Brady Snyder / Android Authority
The Google Home Speaker is here, and it’s now Google’s only smart speaker. With the Nest Mini and Nest Audio discontinued, everyone interested in a smart speaker for Google Home will be considering the new $99 orb.
While this is Google’s first smart speaker purpose-built for Gemini, the Home Speaker might not satisfy those craving a Nest Audio successor. The new speaker is half the size of the Nest Audio, and that affects the Home Speaker’s sound quality.
Specifically, the Home Speaker’s sound sits right between the Nest Mini and the Nest Audio. If you want to upgrade to a Home Speaker to get the newer processor, dedicated NPU, and the best Gemini for Home experience, you can do so without sacrificing audio performance. I changed one setting, and now my Home Speaker always plays music through the better speakers in my home.
Is the Google Home Speaker's audio hardware good enough? 56 votes Yes 32 % No 43 % Maybe 14 % Too early to call 11 %
Google’s Home Speaker has a sound quality problem
Brady Snyder / Android Authority
Smart speakers typically trade audio quality in exchange for intelligent features and affordability. Google’s Nest Mini is a great example of this. It was a $50 puck with mediocre sound that brought Google Assistant to every room in your home. You weren’t buying a Nest Mini as a high-quality speaker; you were buying it for its smarts. The Google Home Speaker sounds better than the Nest Mini — it has an audio driver that’s twice the size — but it’s a far cry from the Nest Audio or Google Home Max.
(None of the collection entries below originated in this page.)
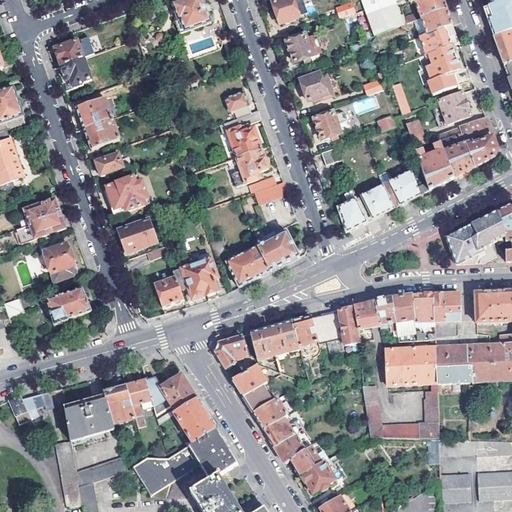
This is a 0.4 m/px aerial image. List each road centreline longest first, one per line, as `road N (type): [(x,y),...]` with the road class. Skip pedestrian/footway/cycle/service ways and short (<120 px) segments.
road 1 (residential): [(132,343),(22,30)]
road 2 (residential): [(238,0),(332,267)]
road 3 (tertiary): [(290,511),(197,362),(186,329)]
road 4 (secondary): [(511,177),(332,267)]
road 5 (secondary): [(360,290),(511,275)]
road 6 (residential): [(511,140),(461,0)]
road 7 (secondary): [(132,343),(0,383)]
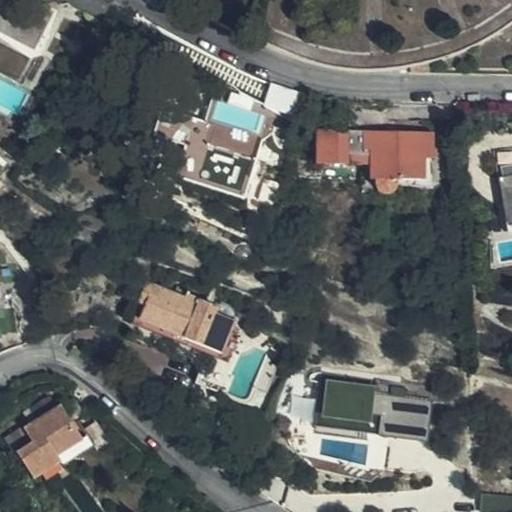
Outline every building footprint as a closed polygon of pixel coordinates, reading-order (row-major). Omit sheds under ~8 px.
[(0,0),(0,72),(19,82),(54,12),(29,0),(0,0)] [(285,116),(292,94),(259,81),(252,103),(285,116)] [(228,108),(229,105),(213,100),(206,125),(222,129),(223,126),(212,122),(217,104),(228,108)] [(223,126),(222,129),(206,125),(193,122),(193,123),(186,145),(179,172),(247,191),(270,116),(229,105),(228,108),(265,118),(260,137),(223,126)] [(186,145),(193,123),(177,118),(170,141),(186,145)] [(433,164),(433,135),(318,134),(318,168),(370,170),(371,185),(430,186),(430,164),(433,164)] [(511,181),(500,183),(506,225),(511,224),(511,181)] [(218,353),(233,321),(214,312),(216,306),(186,293),(187,290),(175,285),(172,292),(142,279),(133,300),(143,305),(137,319),(218,353)] [(0,287),(0,297),(11,296),(10,286),(0,287)] [(219,391),(226,375),(200,364),(194,381),(219,391)] [(323,367),(318,406),(370,412),(369,425),(424,433),(425,430),(437,431),(442,399),(449,399),(450,388),(432,386),(431,381),(323,367)] [(35,443),(20,452),(34,475),(62,458),(56,447),(78,434),(73,425),(62,406),(26,428),(35,443)] [(370,412),(318,406),(316,419),(369,425),(370,412)] [(56,447),(62,458),(65,463),(96,445),(82,420),(73,425),(78,434),(56,447)]
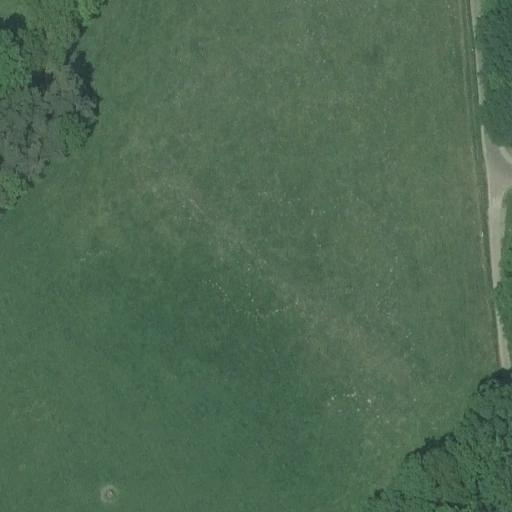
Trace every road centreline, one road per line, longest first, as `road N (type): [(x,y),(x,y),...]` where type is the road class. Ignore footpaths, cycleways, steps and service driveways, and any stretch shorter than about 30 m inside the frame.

Looking at the Google Home Speaker’s hardware, it’s clear that the device is closer to the Nest Mini than the Nest Audio on the spectrum. It has a full-range 58mm driver, which means one 360-degree driver is responsible for producing as much of the frequency range as possible. While the Nest Audio has a separate 75mm woofer and 19mm tweeter, the Home Speaker uses a single driver to handle everything, just like the Nest Mini.
To be clear, the Home Speaker doesn’t sound bad. It gets louder than other smart speakers in its class, like the HomePod Mini. You just don’t get the same level of detail from the Home Speaker as you do from higher-end Google audio products. If you want to use the Home Speaker’s quad-core A55 chip and dedicated neural processing unit for smart home assistance, you can set another Google Cast-enabled audio device as the Home Speaker’s default output. This could be another Nest speaker or display, a Chromecast or Google TV Streamer, or a third-party TV, soundbar, speaker, or receiver.